Max Slater

Computer Graphics, Programming, and Math

Monte Carlo Crash Course


Exponentially Better Integration

By introducing randomness, Monte Carlo methods let us integrate high-dimensional functions exponentially faster than traditional algorithms.

Integration

Many interesting quantities can be computed by evaluating an integral. For example:

\[ \mathcal{L}_o(\mathbf{x},\omega_o) = \mathcal{L}_e(\mathbf{x},\omega_o) + \int_\Omega \mathcal{L}_i(\mathbf{x},\omega_i)f_r(\omega_i,\omega_o)(\mathbf{n}\cdot \omega_i)\, d\omega_i \]
\[\begin{align*} \mathcal{L}_o&(\mathbf{x},\omega_o) = \mathcal{L}_e(\mathbf{x},\omega_o) \\&+ \int_\Omega \mathcal{L}_i(\mathbf{x},\omega_i)f_r(\omega_i,\omega_o)(\mathbf{n}\cdot \omega_i)\, d\omega_i \end{align*}\]
\[ C(S,t) = e^{-r(T-t)} \int_K^\infty (S_T-K)f_S(S_T)\, dS_T \]
\[\begin{align*} C&(S,t) =\\& e^{-r(T-t)} \int_K^\infty (S_T-K)f_S(S_T)\, dS_T \end{align*}\]

In fact, applied mathematics is full of differential equations, many of which have equivalent integral forms. Hence, similar formulas show up in physics, engineering, and even machine learning.

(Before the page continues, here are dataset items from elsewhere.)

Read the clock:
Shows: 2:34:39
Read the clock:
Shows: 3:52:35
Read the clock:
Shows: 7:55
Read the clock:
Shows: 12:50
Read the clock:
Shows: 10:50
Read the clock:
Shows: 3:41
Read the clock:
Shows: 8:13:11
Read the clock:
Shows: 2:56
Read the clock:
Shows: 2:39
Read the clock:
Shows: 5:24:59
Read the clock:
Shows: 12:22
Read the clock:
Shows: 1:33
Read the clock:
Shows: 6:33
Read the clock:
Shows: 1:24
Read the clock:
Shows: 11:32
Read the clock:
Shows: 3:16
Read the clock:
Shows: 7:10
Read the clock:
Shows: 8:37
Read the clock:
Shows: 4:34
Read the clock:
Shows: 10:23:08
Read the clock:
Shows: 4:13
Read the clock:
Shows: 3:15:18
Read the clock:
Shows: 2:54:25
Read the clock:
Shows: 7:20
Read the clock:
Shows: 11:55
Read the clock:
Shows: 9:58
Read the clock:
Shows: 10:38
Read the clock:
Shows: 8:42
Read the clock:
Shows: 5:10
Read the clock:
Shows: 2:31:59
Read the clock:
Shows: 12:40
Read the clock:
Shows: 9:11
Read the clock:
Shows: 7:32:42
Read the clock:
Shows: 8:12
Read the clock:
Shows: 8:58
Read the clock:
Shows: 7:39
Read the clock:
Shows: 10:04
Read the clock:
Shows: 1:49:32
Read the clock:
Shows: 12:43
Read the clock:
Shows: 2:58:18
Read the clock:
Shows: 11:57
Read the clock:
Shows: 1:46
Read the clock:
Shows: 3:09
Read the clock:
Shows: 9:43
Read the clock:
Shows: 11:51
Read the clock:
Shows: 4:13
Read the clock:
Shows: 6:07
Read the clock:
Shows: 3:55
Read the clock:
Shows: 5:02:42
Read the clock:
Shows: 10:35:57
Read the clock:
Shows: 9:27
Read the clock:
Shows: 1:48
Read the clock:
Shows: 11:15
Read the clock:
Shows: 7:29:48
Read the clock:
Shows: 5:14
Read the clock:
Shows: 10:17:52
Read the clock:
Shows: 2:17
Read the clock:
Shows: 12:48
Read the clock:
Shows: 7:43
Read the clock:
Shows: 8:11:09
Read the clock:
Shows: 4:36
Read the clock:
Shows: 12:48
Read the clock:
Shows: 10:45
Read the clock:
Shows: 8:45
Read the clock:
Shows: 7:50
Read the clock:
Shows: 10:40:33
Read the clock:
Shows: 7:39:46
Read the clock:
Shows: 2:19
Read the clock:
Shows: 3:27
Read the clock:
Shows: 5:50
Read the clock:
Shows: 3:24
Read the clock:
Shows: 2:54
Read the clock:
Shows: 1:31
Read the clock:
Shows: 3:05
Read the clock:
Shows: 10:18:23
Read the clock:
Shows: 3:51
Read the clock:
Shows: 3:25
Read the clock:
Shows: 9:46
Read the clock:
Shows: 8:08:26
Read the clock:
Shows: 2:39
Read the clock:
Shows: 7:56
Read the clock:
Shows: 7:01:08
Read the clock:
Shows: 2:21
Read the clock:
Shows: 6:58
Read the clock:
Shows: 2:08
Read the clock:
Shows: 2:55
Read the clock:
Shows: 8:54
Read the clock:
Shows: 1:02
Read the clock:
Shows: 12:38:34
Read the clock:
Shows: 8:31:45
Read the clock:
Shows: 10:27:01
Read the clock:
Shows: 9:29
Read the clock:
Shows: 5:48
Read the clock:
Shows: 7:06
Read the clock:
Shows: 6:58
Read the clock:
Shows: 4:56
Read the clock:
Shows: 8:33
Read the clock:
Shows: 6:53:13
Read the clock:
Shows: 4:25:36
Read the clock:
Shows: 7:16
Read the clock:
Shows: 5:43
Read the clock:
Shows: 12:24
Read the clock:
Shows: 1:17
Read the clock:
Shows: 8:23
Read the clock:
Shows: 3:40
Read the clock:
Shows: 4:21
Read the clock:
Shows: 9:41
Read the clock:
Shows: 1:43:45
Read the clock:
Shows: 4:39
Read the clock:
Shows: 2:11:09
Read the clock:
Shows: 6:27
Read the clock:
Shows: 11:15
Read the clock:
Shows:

However, there’s a catch: analytically solving these sorts of integrals is often infeasible. Instead, we must turn to numerical integration—using computers to approximate the true result.

Quadrature

Let’s start simple: how might we numerically integrate $$\sqrt{x}$$? One strategy is to partition the domain into intervals of length $$\frac{1}{N}$$, then sum the areas of corresponding rectangles with height $$f$$.1

By increasing $$N$$, we can compute a close approximation of the exact answer, $$\frac{2}{3}$$. Given a sufficiently large $$N$$, our approximation’s error, or distance from the true value, will be proportional to $$\frac{1}{N}$$.

Therefore, if we want to cut our error in half, we simply need to use twice as many rectangles.

Choosing a more complex discretization of our domain can decrease error without increasing $$N$$. For example, we could partition the area into trapezoids, or perhaps choose rectangle widths based on how quickly $$f$$ changes. This broader class of techniques is often referred to as quadrature.2

The Curse of Dimensionality

For functions like $$\sqrt{x}$$—well-behaved and one-dimensional—quadrature can be accurate and efficient. However, we’re interested in integrating much higher-dimensional functions.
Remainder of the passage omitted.